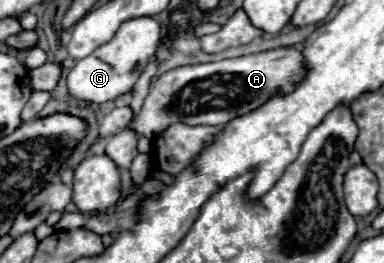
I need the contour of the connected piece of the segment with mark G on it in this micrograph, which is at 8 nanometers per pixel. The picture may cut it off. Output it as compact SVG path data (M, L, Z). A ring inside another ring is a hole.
M140 16L140 18L126 20L110 42L96 48L94 54L76 62L76 66L68 74L70 94L86 102L100 104L106 100L114 100L120 94L132 90L138 76L144 72L148 60L156 54L160 38L162 38L162 26L156 18Z

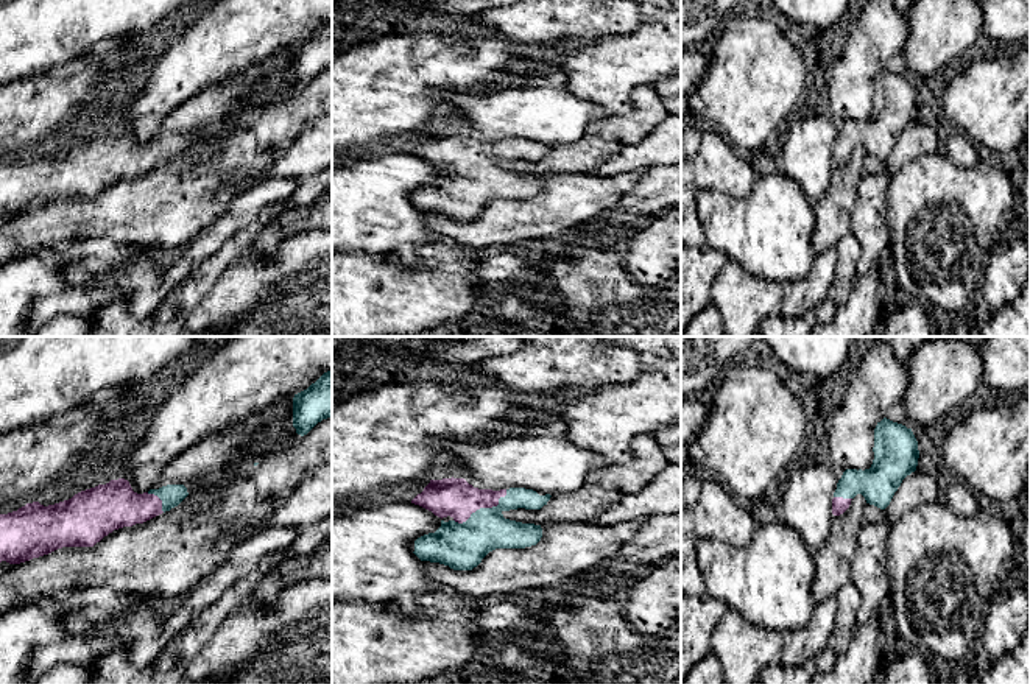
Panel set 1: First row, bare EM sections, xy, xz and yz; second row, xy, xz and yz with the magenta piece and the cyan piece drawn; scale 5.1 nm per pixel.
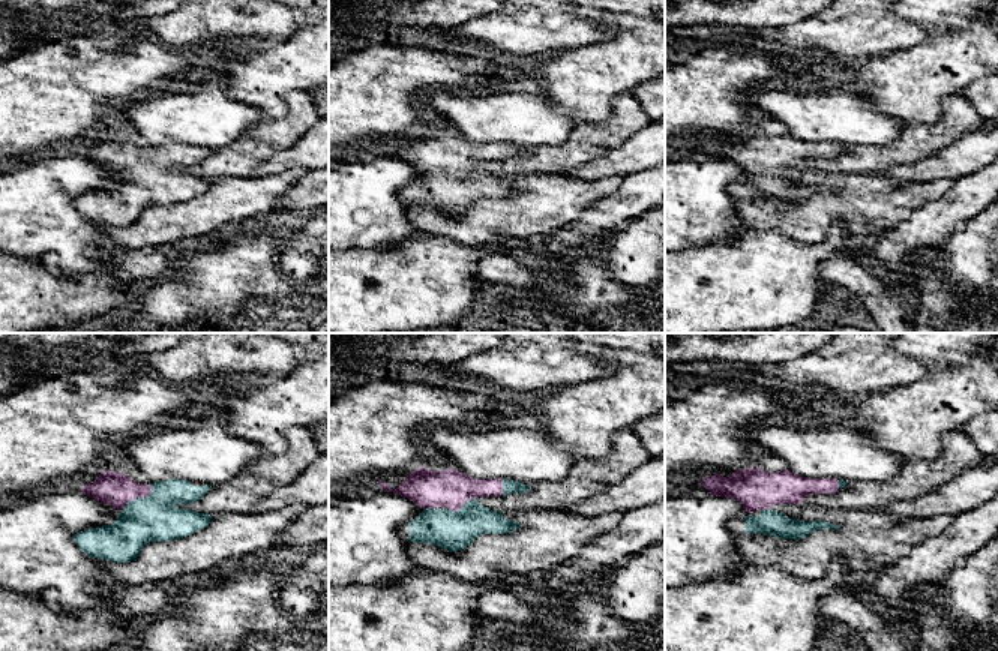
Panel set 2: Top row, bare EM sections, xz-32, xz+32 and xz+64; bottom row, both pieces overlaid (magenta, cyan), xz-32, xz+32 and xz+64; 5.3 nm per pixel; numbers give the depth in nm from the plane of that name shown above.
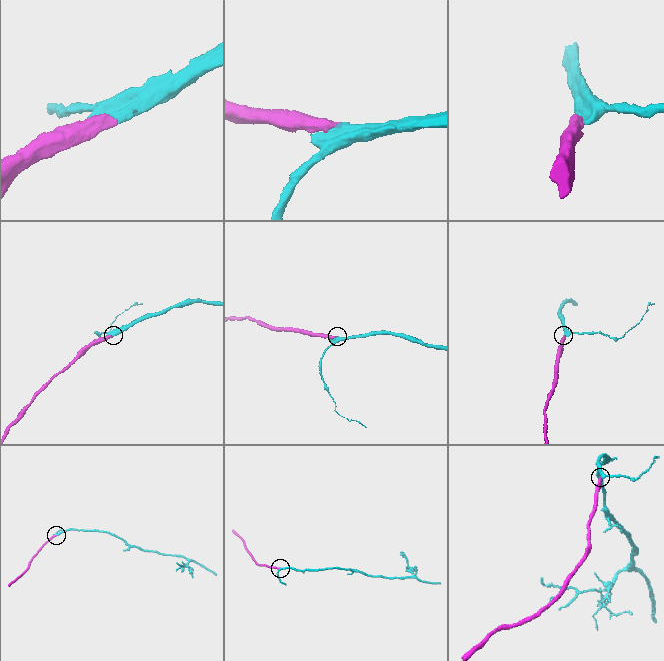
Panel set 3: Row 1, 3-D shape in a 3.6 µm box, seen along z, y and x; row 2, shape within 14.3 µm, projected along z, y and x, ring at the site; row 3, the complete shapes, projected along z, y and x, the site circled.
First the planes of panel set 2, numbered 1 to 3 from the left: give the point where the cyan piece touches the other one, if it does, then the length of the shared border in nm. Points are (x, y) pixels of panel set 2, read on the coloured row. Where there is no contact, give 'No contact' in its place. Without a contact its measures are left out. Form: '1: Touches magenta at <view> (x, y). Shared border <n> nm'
1: Touches magenta at xz-32 (138, 497). Shared border 200 nm
2: Touches magenta at xz+32 (458, 509). Shared border 170 nm
3: Touches magenta at xz+64 (764, 509). Shared border 50 nm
--
DIRECTIONS: Among the entries above, locate the line with "Panel set 1: First" and the line with "Panel set 2: Top". Give those two lines and all lines between them again, exactly, leaving out the pictures.

ANSWER:
Panel set 1: First row, bare EM sections, xy, xz and yz; second row, xy, xz and yz with the magenta piece and the cyan piece drawn; scale 5.1 nm per pixel.
Panel set 2: Top row, bare EM sections, xz-32, xz+32 and xz+64; bottom row, both pieces overlaid (magenta, cyan), xz-32, xz+32 and xz+64; 5.3 nm per pixel; numbers give the depth in nm from the plane of that name shown above.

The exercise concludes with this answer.